Combinatoric question on preimage of a function Got stuck on the following combinatoric question. Will be glad for any suggestions.

Find the number of functions $f:\{1,2,3,4\} \rightarrow \{1,2,3,4\}$ so that for all $1\le i\le4$, $f^{-1}(\{i\})≠\{i\}$ .

(i.e. Find the number of these functions in which the pre-image of a subset with a single member is different from the set containing that member.)

Now, finding the number of injective functions that fulfill this is pretty easy (it's called the number of "derangements" of a set and is the number of injective functions with no fixed point, equal in this case to 9) but there are so many other possibilities that checking them all, seems to be too tedious.
For example a partly injective function such as $f(1)=2 ,\ f(2)=2, \ f(3)=1, \ f(4)=3$ fulfills the condition in spite of $2$ being a fixed point, since the pre-image of $2$ is $\{1,2\}$ which is different from $\{2\}$.
 A: If the function were injective or surjective, and thus bijective, you would indeed be talking about a specific class of permutations called derangements.  There are $!4$ such derangements.
Since you are not restricting yourself to injective or surjective functions, we can consider all $4^4$ possible functions here.  Since the numbers are so small, we can proceed directly by cases.

*

*No fixed points:  for each $i$ we have $3$ choices for $f(i)$ to be such that $f(i)\neq i$.  There are $3^4$ such functions here.
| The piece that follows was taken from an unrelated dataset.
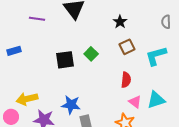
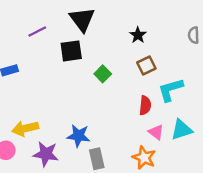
purple line: (37, 19) -> (37, 32), turned -35
cyan L-shape: (156, 56) -> (171, 90), moved
black square: (65, 60) -> (71, 51), moved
*Exactly one fixed point: Pick which one value was fixed.  From there, in order to prevent the preimage of that point being exactly that point alone, it must be the case that for each of the other points we did not avoid mapping to it.  There are $3^3$ functions with only $1$ as a fixed point, $2^3$ of which did not map any other elements to $1$ as well, making the total number of functions with exactly one fixed point $4\cdot (3^3-2^3)$


*Exactly two fixed points: Pick which two values were fixed.  Due to the small number of available elements, we note that it must be the case that each of the two remaining elements are mapped one each to the chosen values.  There are $\binom{4}{2}\cdot 2$ such functions.
This gives a total of $$3^4+4\cdot (3^3-2^3)+\binom{4}{2}\cdot 2$$
I do not as of yet see a convenient way to approach the general problem were we to consider $\{1,2,3,\dots,n\}$ in place of merely $\{1,2,3,4\}$ as our set in question
A: You can use the inclusion-exclusion principle. Let $A_i$ denote the set of functions $f:\{1,..,n\}\to \{1,...,n\}$ s.t. $f^{-1} (i) \neq \{i\}$. Then what you are interested in is $$ | \bigcap_i A_i |= n^n - | \bigcup_i A_i^c |. $$
According to the InEx principle
$$ |\bigcup_i A_i^c | = \sum_{k=1}^n (-1)^{k-1} S_k, $$
where
$$ S_k = \sum_{ i_1<\ldots < i_k} | \bigcap_{j=1}^k A_{i_j}^c| .$$
The set $ A_i^c$ consists of fcts satisfying $f^{-1} (i) = \{i \}$. Now for fixed $i_1<...<i_k$ $$ |\bigcap_j A_{i_j}^c| = (n-k)^{n-k} ,$$
hence $$|\bigcap_i A_i | = \sum_{k=0}^n (-1)^k  \binom{n}{k} (n-k)^{n-k} .$$
The last term of the sum ($k=n$) is actually just 1, since it corresponds to the identity fct.